As long as he carries a 330 babip, pretty doable for a slap hitter with speed, that’s a 300 avg & 365 OBP with + bsr.  Seems useful to me.

And then all the doubles, triples, & stolen bases are just gravy on top.   

GrinnellSteve

Throw in the defense and you have a very valuable player.

As Cirensica

As long as he carries a 330 babip, pretty doable for a slap hitter with speed, that’s a 300 avg & 365 OBP with + bsr. Seems useful to me.

Pretty doable? Any proof or research on that matter?

Babip can show that a players has been lucky or unlucky and/or the player is just a bad one. I don’t think one can assume that a hitter go up there and “slap some” baseballs until the babip gods are on their side.

I do think Madrigal will be productive. I really doubt he will develop any power, but I am not a baseball scout. I saw his spray chart in the minors (Click here: http://www.prospectsforcash.com/2019/06/chicago-white-sox-2b-nick-madrigal.html) and his hits to CF rarely went past the CF. I think I didn’t even see a warning track hit in CF. Also, he does not pull anything. That is pretty awful power

Sure..there are a lot of contact there, and that is half the battle.

evenyoudorn

I think the argument may be that there isn’t much reason to throw anything off the plate, if you think he’s just going to hit an 80 mph grounder into a shift. Exaggeration here, but if nobody throws him 4 balls in an at-bat, the walk rate is out of his control.

HallofFrank

“A different kind of Yolmer” has got to be like his 10% outcome, right? After absolutely raking in college, he’s been a productive hitter at every level. 110 wRC+ in A+ this year, 150 in AA, 117 in AAA. Steamer thinks his wRC+ will be 96 this year. For reference, Yolmer’s career best was 95, and was 74 last year.

Among MLB 2B, a 117 wRC+ would have tied for 6th with Ozzie Albies, just behind Gleyber and just ahead of Moustakas and Merrifield. I’m not suggesting he’ll do that in the bigs, but he won’t have to to be above average.

If Law is right, Madrigal will have to see a pretty enormous drop in his offensive production from literally every other league he’s ever been in.

mikeyb

I’m very very excited to see Madrigal against MLB pitching this season. He’s exceeded my skeptical expectations thus far. If he can come up and just hold his own at the plate, worst case scenario is a Yolmer Sanchez; in a lineup theoretically full of powerful hitters, you can live with that.

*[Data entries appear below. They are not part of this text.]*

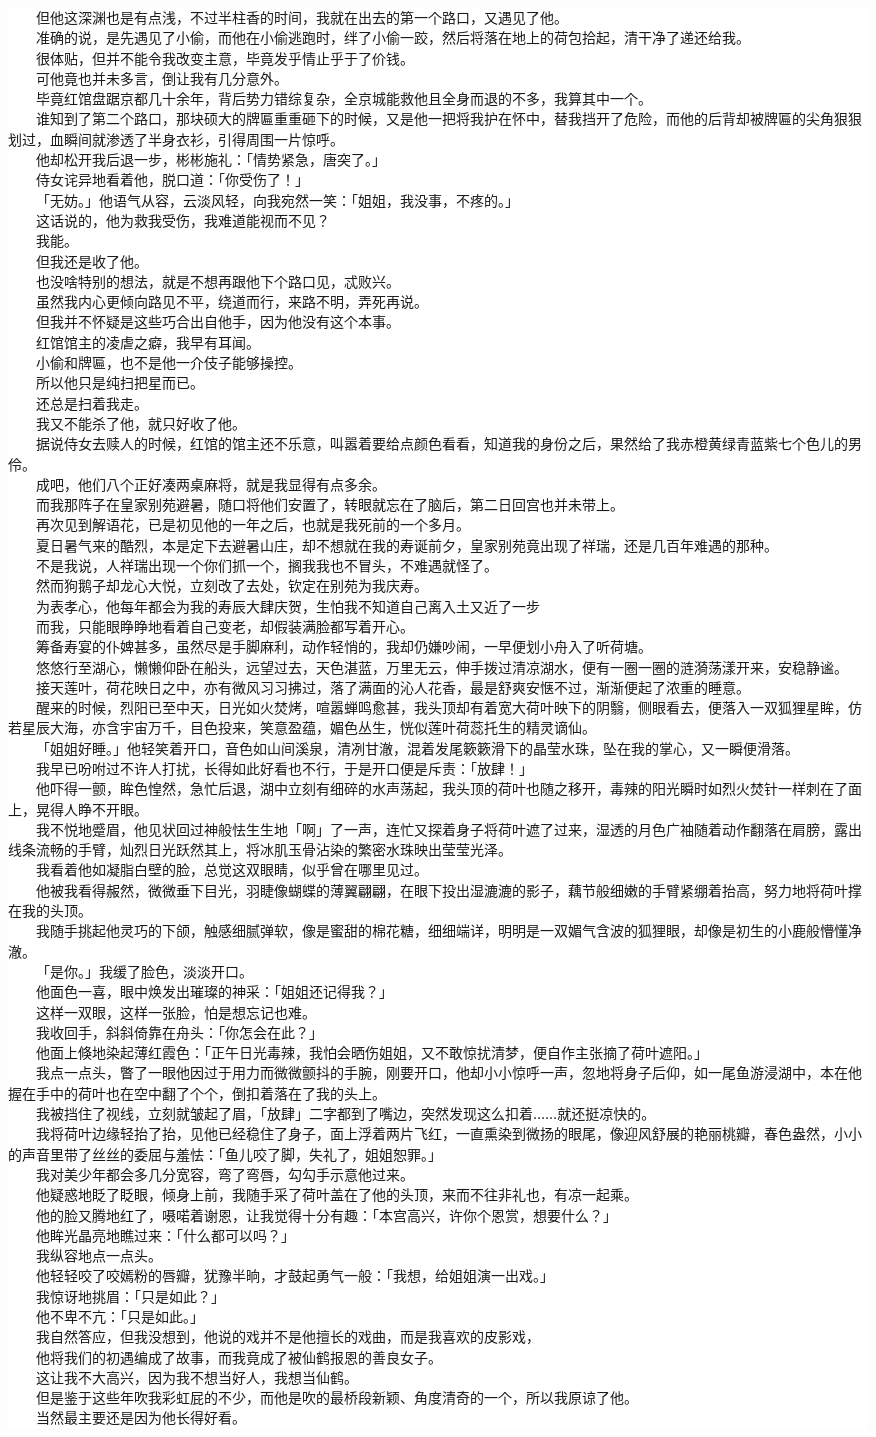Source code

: &emsp;&emsp;但他这深渊也是有点浅，不过半柱香的时间，我就在出去的第一个路口，又遇见了他。  
&emsp;&emsp;准确的说，是先遇见了小偷，而他在小偷逃跑时，绊了小偷一跤，然后将落在地上的荷包拾起，清干净了递还给我。  
&emsp;&emsp;很体贴，但并不能令我改变主意，毕竟发乎情止乎于了价钱。  
&emsp;&emsp;可他竟也并未多言，倒让我有几分意外。  
&emsp;&emsp;毕竟红馆盘踞京都几十余年，背后势力错综复杂，全京城能救他且全身而退的不多，我算其中一个。  
&emsp;&emsp;谁知到了第二个路口，那块硕大的牌匾重重砸下的时候，又是他一把将我护在怀中，替我挡开了危险，而他的后背却被牌匾的尖角狠狠划过，血瞬间就渗透了半身衣衫，引得周围一片惊呼。  
&emsp;&emsp;他却松开我后退一步，彬彬施礼：「情势紧急，唐突了。」  
&emsp;&emsp;侍女诧异地看着他，脱口道：「你受伤了！」  
&emsp;&emsp;「无妨。」他语气从容，云淡风轻，向我宛然一笑：「姐姐，我没事，不疼的。」  
&emsp;&emsp;这话说的，他为救我受伤，我难道能视而不见？  
&emsp;&emsp;我能。  
&emsp;&emsp;但我还是收了他。  
&emsp;&emsp;也没啥特别的想法，就是不想再跟他下个路口见，忒败兴。  
&emsp;&emsp;虽然我内心更倾向路见不平，绕道而行，来路不明，弄死再说。  
&emsp;&emsp;但我并不怀疑是这些巧合出自他手，因为他没有这个本事。  
&emsp;&emsp;红馆馆主的凌虐之癖，我早有耳闻。  
&emsp;&emsp;小偷和牌匾，也不是他一介伎子能够操控。  
&emsp;&emsp;所以他只是纯扫把星而已。  
&emsp;&emsp;还总是扫着我走。  
&emsp;&emsp;我又不能杀了他，就只好收了他。  
&emsp;&emsp;据说侍女去赎人的时候，红馆的馆主还不乐意，叫嚣着要给点颜色看看，知道我的身份之后，果然给了我赤橙黄绿青蓝紫七个色儿的男伶。  
&emsp;&emsp;成吧，他们八个正好凑两桌麻将，就是我显得有点多余。  
&emsp;&emsp;而我那阵子在皇家别苑避暑，随口将他们安置了，转眼就忘在了脑后，第二日回宫也并未带上。  
&emsp;&emsp;再次见到解语花，已是初见他的一年之后，也就是我死前的一个多月。  
&emsp;&emsp;夏日暑气来的酷烈，本是定下去避暑山庄，却不想就在我的寿诞前夕，皇家别苑竟出现了祥瑞，还是几百年难遇的那种。  
&emsp;&emsp;不是我说，人祥瑞出现一个你们抓一个，搁我我也不冒头，不难遇就怪了。  
&emsp;&emsp;然而狗鹅子却龙心大悦，立刻改了去处，钦定在别苑为我庆寿。  
&emsp;&emsp;为表孝心，他每年都会为我的寿辰大肆庆贺，生怕我不知道自己离入土又近了一步  
&emsp;&emsp;而我，只能眼睁睁地看着自己变老，却假装满脸都写着开心。  
&emsp;&emsp;筹备寿宴的仆婢甚多，虽然尽是手脚麻利，动作轻悄的，我却仍嫌吵闹，一早便划小舟入了听荷塘。  
&emsp;&emsp;悠悠行至湖心，懒懒仰卧在船头，远望过去，天色湛蓝，万里无云，伸手拨过清凉湖水，便有一圈一圈的涟漪荡漾开来，安稳静谧。  
&emsp;&emsp;接天莲叶，荷花映日之中，亦有微风习习拂过，落了满面的沁人花香，最是舒爽安惬不过，渐渐便起了浓重的睡意。  
&emsp;&emsp;醒来的时候，烈阳已至中天，日光如火焚烤，喧嚣蝉鸣愈甚，我头顶却有着宽大荷叶映下的阴翳，侧眼看去，便落入一双狐狸星眸，仿若星辰大海，亦含宇宙万千，目色投来，笑意盈蕴，媚色丛生，恍似莲叶荷蕊托生的精灵谪仙。  
&emsp;&emsp;「姐姐好睡。」他轻笑着开口，音色如山间溪泉，清冽甘澈，混着发尾簌簌滑下的晶莹水珠，坠在我的掌心，又一瞬便滑落。  
&emsp;&emsp;我早已吩咐过不许人打扰，长得如此好看也不行，于是开口便是斥责：「放肆！」  
&emsp;&emsp;他吓得一颤，眸色惶然，急忙后退，湖中立刻有细碎的水声荡起，我头顶的荷叶也随之移开，毒辣的阳光瞬时如烈火焚针一样刺在了面上，晃得人睁不开眼。  
&emsp;&emsp;我不悦地蹙眉，他见状回过神般怯生生地「啊」了一声，连忙又探着身子将荷叶遮了过来，湿透的月色广袖随着动作翻落在肩膀，露出线条流畅的手臂，灿烈日光跃然其上，将冰肌玉骨沾染的繁密水珠映出莹莹光泽。  
&emsp;&emsp;我看着他如凝脂白壁的脸，总觉这双眼睛，似乎曾在哪里见过。  
&emsp;&emsp;他被我看得赧然，微微垂下目光，羽睫像蝴蝶的薄翼翩翩，在眼下投出湿漉漉的影子，藕节般细嫩的手臂紧绷着抬高，努力地将荷叶撑在我的头顶。  
&emsp;&emsp;我随手挑起他灵巧的下颌，触感细腻弹软，像是蜜甜的棉花糖，细细端详，明明是一双媚气含波的狐狸眼，却像是初生的小鹿般懵懂净澈。  
&emsp;&emsp;「是你。」我缓了脸色，淡淡开口。  
&emsp;&emsp;他面色一喜，眼中焕发出璀璨的神采：「姐姐还记得我？」  
&emsp;&emsp;这样一双眼，这样一张脸，怕是想忘记也难。  
&emsp;&emsp;我收回手，斜斜倚靠在舟头：「你怎会在此？」  
&emsp;&emsp;他面上倏地染起薄红霞色：「正午日光毒辣，我怕会晒伤姐姐，又不敢惊扰清梦，便自作主张摘了荷叶遮阳。」  
&emsp;&emsp;我点一点头，瞥了一眼他因过于用力而微微颤抖的手腕，刚要开口，他却小小惊呼一声，忽地将身子后仰，如一尾鱼游浸湖中，本在他握在手中的荷叶也在空中翻了个个，倒扣着落在了我的头上。  
&emsp;&emsp;我被挡住了视线，立刻就皱起了眉，「放肆」二字都到了嘴边，突然发现这么扣着……就还挺凉快的。  
&emsp;&emsp;我将荷叶边缘轻抬了抬，见他已经稳住了身子，面上浮着两片飞红，一直熏染到微扬的眼尾，像迎风舒展的艳丽桃瓣，春色盎然，小小的声音里带了丝丝的委屈与羞怯：「鱼儿咬了脚，失礼了，姐姐恕罪。」  
&emsp;&emsp;我对美少年都会多几分宽容，弯了弯唇，勾勾手示意他过来。  
&emsp;&emsp;他疑惑地眨了眨眼，倾身上前，我随手采了荷叶盖在了他的头顶，来而不往非礼也，有凉一起乘。  
&emsp;&emsp;他的脸又腾地红了，嗫喏着谢恩，让我觉得十分有趣：「本宫高兴，许你个恩赏，想要什么？」  
&emsp;&emsp;他眸光晶亮地瞧过来：「什么都可以吗？」  
&emsp;&emsp;我纵容地点一点头。  
&emsp;&emsp;他轻轻咬了咬嫣粉的唇瓣，犹豫半晌，才鼓起勇气一般：「我想，给姐姐演一出戏。」  
&emsp;&emsp;我惊讶地挑眉：「只是如此？」  
&emsp;&emsp;他不卑不亢：「只是如此。」  
&emsp;&emsp;我自然答应，但我没想到，他说的戏并不是他擅长的戏曲，而是我喜欢的皮影戏，  
&emsp;&emsp;他将我们的初遇编成了故事，而我竟成了被仙鹤报恩的善良女子。  
&emsp;&emsp;这让我不大高兴，因为我不想当好人，我想当仙鹤。  
&emsp;&emsp;但是鉴于这些年吹我彩虹屁的不少，而他是吹的最桥段新颖、角度清奇的一个，所以我原谅了他。  
&emsp;&emsp;当然最主要还是因为他长得好看。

There hasn’t really been a guy like him as a prospect for as long as I’ve been following minor league baseball. Unique guys almost always end up struggling to produce, but Tim Anderson showed last year what can happen when it all comes together. While I still have my doubts, I’m excited to see if he can prove me wrong again; it’s been fun so far.

Greg Nix

My feeling on Madrigal from the jump has been that he’ll overperform scouting expectations because the contact is so statistically anomalous. There are incredibly few major leaguers with a single tool that can carry them as far as Madrigal’s.

That said, I’d be very interested to read some research on whether other very unique (in a good way) profiles over- or underperform expectations.

asinwreck

Yep. Madrigal and Oneil Cruz are the most interesting prospects to me because they have such unusual profiles. I’m content to sit back and watch them turn into…whatever it is they will become.